I made a pot of stew rife with some of these nutritious nettle greens, stewed in chicken bone broth with carrots, celery, kale and sweet potatoes, seasoned with oregano, garlic powder and salt and pepper.
Nettle harvest isn't the only sign of spring. You've already met the crocuses. Yesterday I noticed daffodils blooming. And the vultures are back. Two of them, anyway. On the windiest of windy days earlier this week we saw two vultures circling. Even in the high wind (gusts of up to 40 miles per hour) these large birds seemed unruffled. They dove into the wind, moving forward without a flap. Instead they merely angled their wings to guide themselves through. Pure inspiration. Face the wind and move through it without struggling, but flowing. Taoists, surely.
The inspirational flights of the vultures prompted us to rename our little piece of paradise as Spirit Bird Farm.
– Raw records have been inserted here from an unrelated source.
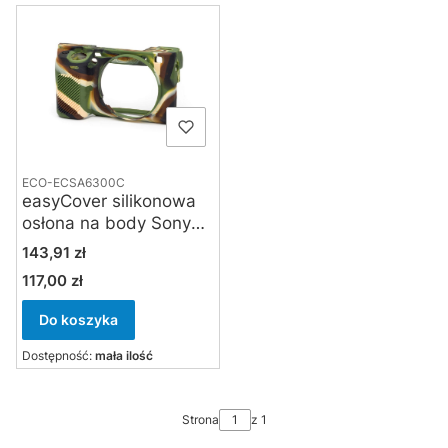
ECO-ECSA6300C
easyCover silikonowa
osłona na body Sony
A6000 / A6100 /
Cena
143,91 zł
A6300 / A6400 -
117,00 zł
Cena
kamuflaż
Do koszyka
Dostępność:
mała ilość
Strona
z 1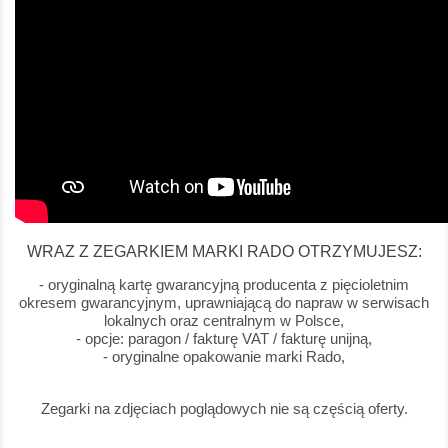
WRAZ Z ZEGARKIEM MARKI RADO OTRZYMUJESZ:
- oryginalną kartę gwarancyjną producenta z pięcioletnim
okresem gwarancyjnym, uprawniającą do napraw w serwisach
lokalnych oraz centralnym w Polsce,
- opcje: paragon / fakturę VAT / fakturę unijną,
- oryginalne opakowanie marki Rado,
Zegarki na zdjęciach poglądowych nie są częścią oferty.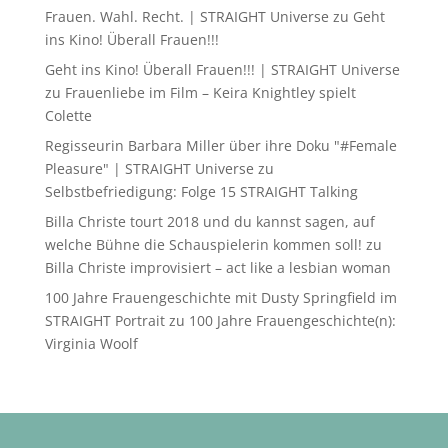
Frauen. Wahl. Recht. | STRAIGHT Universe
zu
Geht
ins Kino! Überall Frauen!!!
Geht ins Kino! Überall Frauen!!! | STRAIGHT Universe
zu
Frauenliebe im Film – Keira Knightley spielt
Colette
Regisseurin Barbara Miller über ihre Doku "#Female
Pleasure" | STRAIGHT Universe
zu
Selbstbefriedigung: Folge 15 STRAIGHT Talking
Billa Christe tourt 2018 und du kannst sagen, auf
welche Bühne die Schauspielerin kommen soll!
zu
Billa Christe improvisiert – act like a lesbian woman
100 Jahre Frauengeschichte mit Dusty Springfield im
STRAIGHT Portrait
zu
100 Jahre Frauengeschichte(n):
Virginia Woolf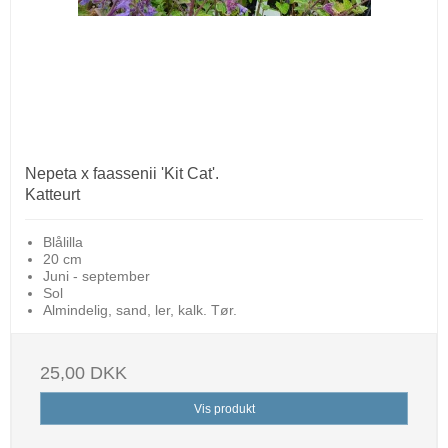
Nepeta x faassenii 'Kit Cat'.
Katteurt
Blålilla
20 cm
Juni - september
Sol
Almindelig, sand, ler, kalk. Tør.
25,00 DKK
Vis produkt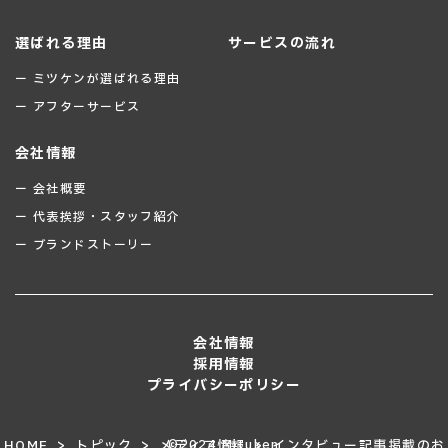
選ばれる理由
サービスの流れ
ー ミツケンが選ばれる理由
ー アフターサービス
会社情報
ー 会社概要
ー 代表挨拶・スタッフ紹介
ー ブランドストーリー
会社情報
採用情報
プライバシーポリシー
>
>
>
HOME
トピック
メディア情報
©2024 Mituken
インタビュー記事掲載のお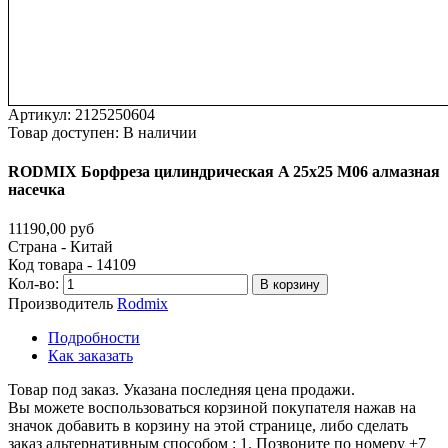
Артикул:
2125250604
Товар доступен:
В наличии
RODMIX
Борфреза
цилиндрическая
A
25х25
M06
алмазная
насечка
11190,00 руб
Страна - Китай
Код товара - 14109
Кол-во:
В корзину
Производитель
Rodmix
Подробности
Как заказать
Товар под заказ. Указана последняя цена продажи.
Вы можете воспользоваться корзиной покупателя нажав на
значок добавить в корзину на этой странице, либо сделать
заказ альтернативным способом : 1. Позвоните по номеру +7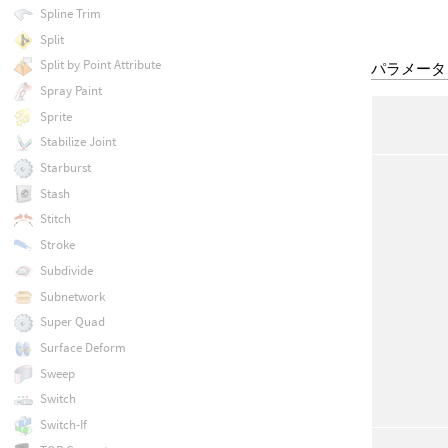
Spline Trim
Split
Split by Point Attribute
パラメータ
Spray Paint
Sprite
Stabilize Joint
Starburst
Stash
Stitch
Stroke
Subdivide
Subnetwork
Super Quad
Surface Deform
Sweep
Switch
Switch-If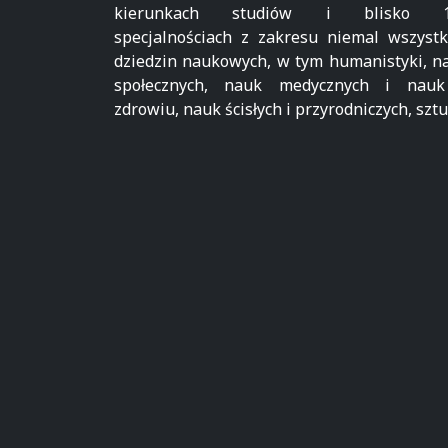
kierunkach studiów i blisko 1
specjalnościach z zakresu niemal wszystk
dziedzin naukowych, w tym humanistyki, n
społecznych, nauk medycznych i nau
zdrowiu, nauk ścisłych i przyrodniczych, sztu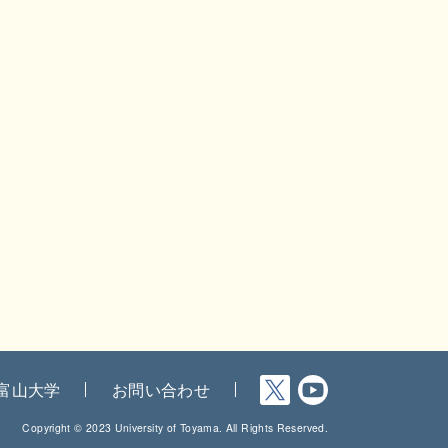
富山大学
お問い合わせ
Copyright © 2023 University of Toyama. All Rights Reserved.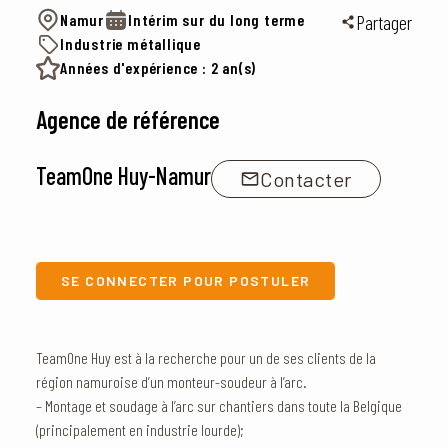
Namur
Intérim sur du long terme
Partager
Industrie métallique
Années d'expérience : 2 an(s)
Agence de référence
TeamOne Huy-Namur
Contacter
SE CONNECTER POUR POSTULER
TeamOne Huy est à la recherche pour un de ses clients de la
région namuroise d’un monteur-soudeur à l’arc.
– Montage et soudage à l’arc sur chantiers dans toute la Belgique
(principalement en industrie lourde);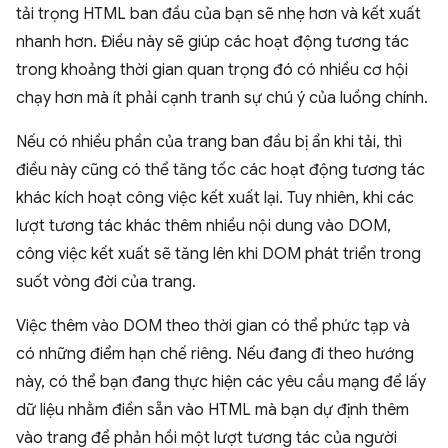
tải trọng HTML ban đầu của bạn sẽ nhẹ hơn và kết xuất
nhanh hơn. Điều này sẽ giúp các hoạt động tương tác
trong khoảng thời gian quan trọng đó có nhiều cơ hội
chạy hơn mà ít phải cạnh tranh sự chú ý của luồng chính.
Nếu có nhiều phần của trang ban đầu bị ẩn khi tải, thì
điều này cũng có thể tăng tốc các hoạt động tương tác
khác kích hoạt công việc kết xuất lại. Tuy nhiên, khi các
lượt tương tác khác thêm nhiều nội dung vào DOM,
công việc kết xuất sẽ tăng lên khi DOM phát triển trong
suốt vòng đời của trang.
Việc thêm vào DOM theo thời gian có thể phức tạp và
có những điểm hạn chế riêng. Nếu đang đi theo hướng
này, có thể bạn đang thực hiện các yêu cầu mạng để lấy
dữ liệu nhằm điền sẵn vào HTML mà bạn dự định thêm
vào trang để phản hồi một lượt tương tác của người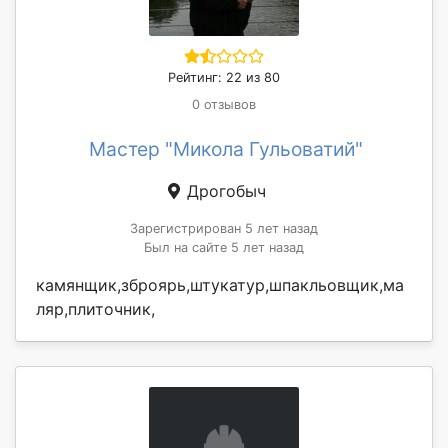
Рейтинг: 22 из 80
0 отзывов
Мастер "Микола Гульоватий"
Дрогобыч
Зарегистрирован 5 лет назад
Был на сайте 5 лет назад
камянщик,зброярь,штукатур,шпакльовщик,ма
ляр,плиточник,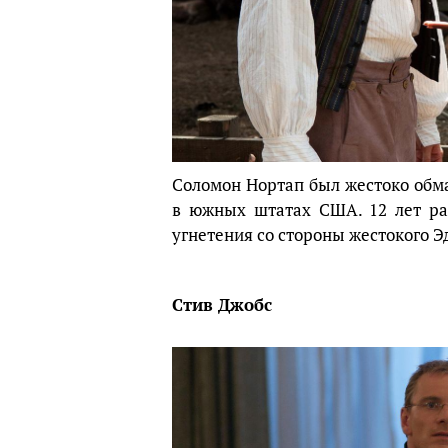
Соломон Нортап был жестоко обм
в южных штатах США. 12 лет раб
угнетения со стороны жестокого Э
Стив Джобс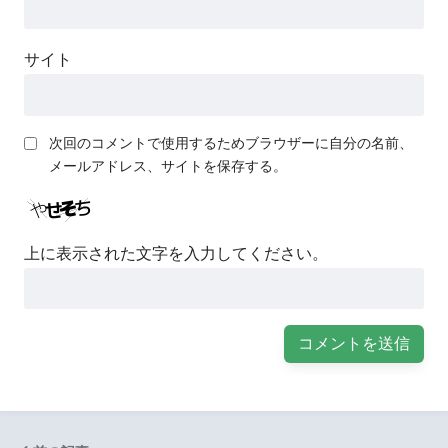
サイト
次回のコメントで使用するためブラウザーに自分の名前、
メールアドレス、サイトを保存する。
上に表示された文字を入力してください。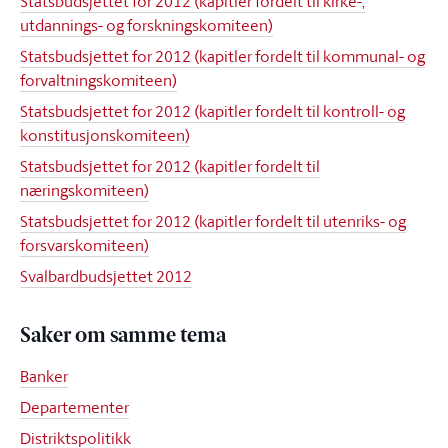
Statsbudsjettet for 2012 (kapitler fordelt til kirke-,
utdannings- og forskningskomiteen)
Statsbudsjettet for 2012 (kapitler fordelt til kommunal- og
forvaltningskomiteen)
Statsbudsjettet for 2012 (kapitler fordelt til kontroll- og
konstitusjonskomiteen)
Statsbudsjettet for 2012 (kapitler fordelt til
næringskomiteen)
Statsbudsjettet for 2012 (kapitler fordelt til utenriks- og
forsvarskomiteen)
Svalbardbudsjettet 2012
Saker om samme tema
Banker
Departementer
Distriktspolitikk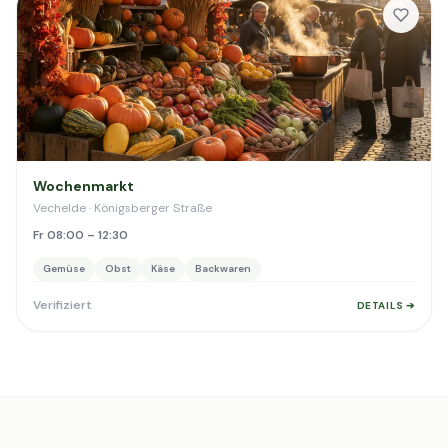
Wochenmarkt
Vechelde · Königsberger Straße
Fr 08:00 – 12:30
Gemüse
Obst
Käse
Backwaren
Verifiziert
DETAILS ➔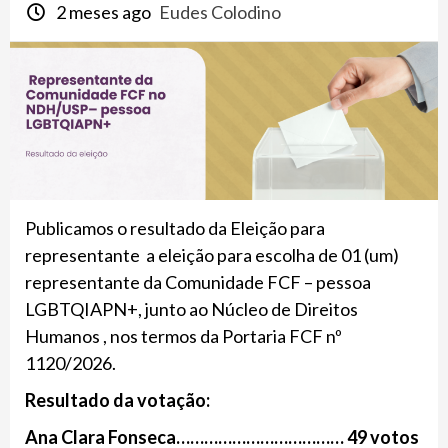
2 meses ago
Eudes Colodino
Publicamos o resultado da Eleição para
representante a eleição para escolha de 01 (um)
representante da Comunidade FCF – pessoa
LGBTQIAPN+, junto ao Núcleo de Direitos
Humanos , nos termos da Portaria FCF nº
1120/2026.
Resultado da votação:
Ana Clara Fonseca……………………………… 49 votos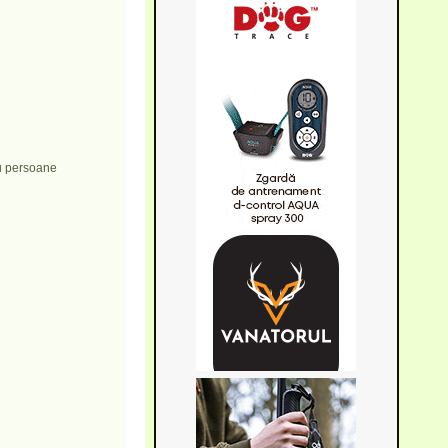
au persoane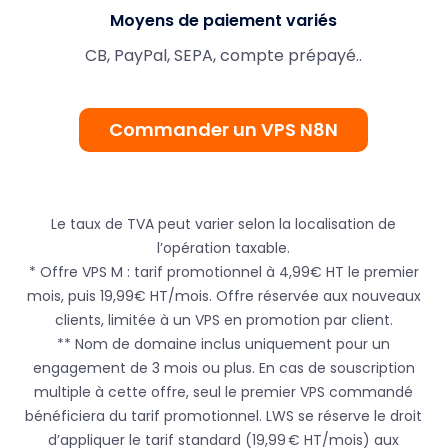
Moyens de paiement variés
CB, PayPal, SEPA, compte prépayé..
Commander un VPS N8N
Le taux de TVA peut varier selon la localisation de
l’opération taxable.
* Offre VPS M : tarif promotionnel à 4,99€ HT le premier
mois, puis 19,99€ HT/mois. Offre réservée aux nouveaux
clients, limitée à un VPS en promotion par client.
** Nom de domaine inclus uniquement pour un
engagement de 3 mois ou plus. En cas de souscription
multiple à cette offre, seul le premier VPS commandé
bénéficiera du tarif promotionnel. LWS se réserve le droit
d’appliquer le tarif standard (19,99 € HT/mois) aux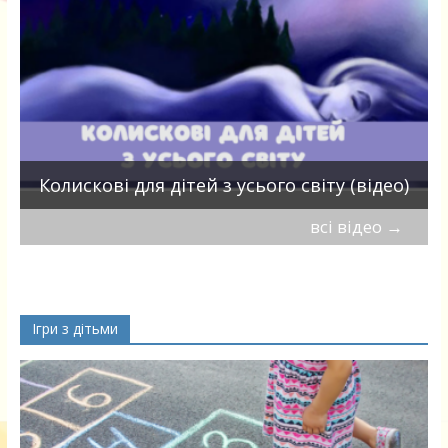
П
Колискові для дітей з усього світу (відео)
всі відео
→
Ігри з дітьми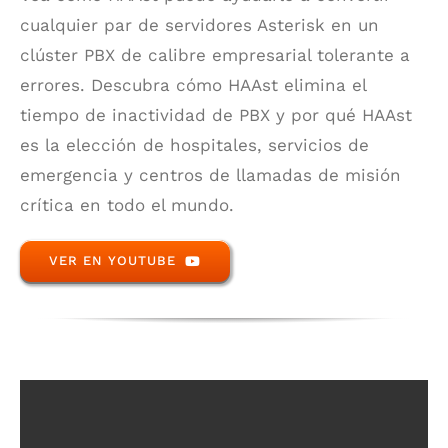
cualquier par de servidores Asterisk en un
clúster PBX de calibre empresarial tolerante a
errores. Descubra cómo HAAst elimina el
tiempo de inactividad de PBX y por qué HAAst
es la elección de hospitales, servicios de
emergencia y centros de llamadas de misión
crítica en todo el mundo.
VER EN YOUTUBE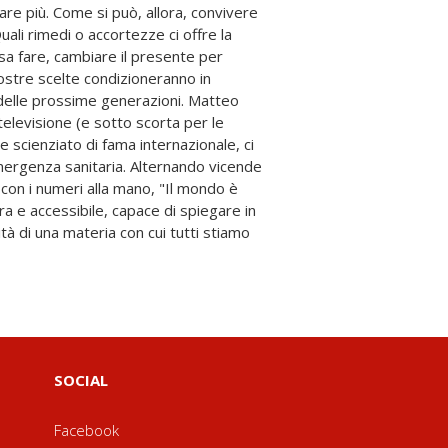
SOCIAL
Facebook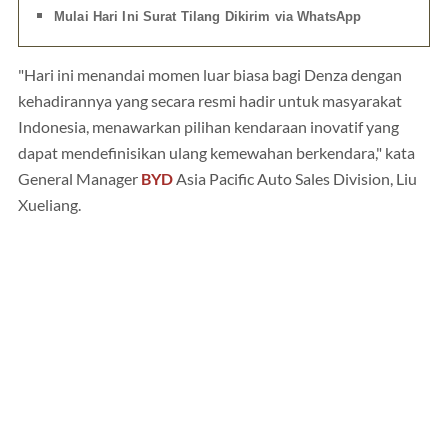
Mulai Hari Ini Surat Tilang Dikirim via WhatsApp
"Hari ini menandai momen luar biasa bagi Denza dengan
kehadirannya yang secara resmi hadir untuk masyarakat
Indonesia, menawarkan pilihan kendaraan inovatif yang
dapat mendefinisikan ulang kemewahan berkendara," kata
General Manager
BYD
Asia Pacific Auto Sales Division, Liu
Xueliang.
We had tired of Cedar Springs Farm, a name we chose before we really knew this place, and when the springs still ran, filling the pond. The springs are no longer reliable, although the cedars are even bigger and more abundant.
We have lots of spirit birds here. The hawks were very prominent in the sky this past winter. Occasionally bald eagles fly overhead. Barred howls laugh uproariously in the night. The crows have their charms. And then we have all these songbirds and other small birds.
But it is the vultures that define our sense of spirit bird. Soaring and circling, swooping and rising, rising, rising... silently, gracefully. They always seemed to be making the most of their "work," their search for food. And when a silent shadow passes over me as I work outside, I am reminded to be here now, for I too am mortal.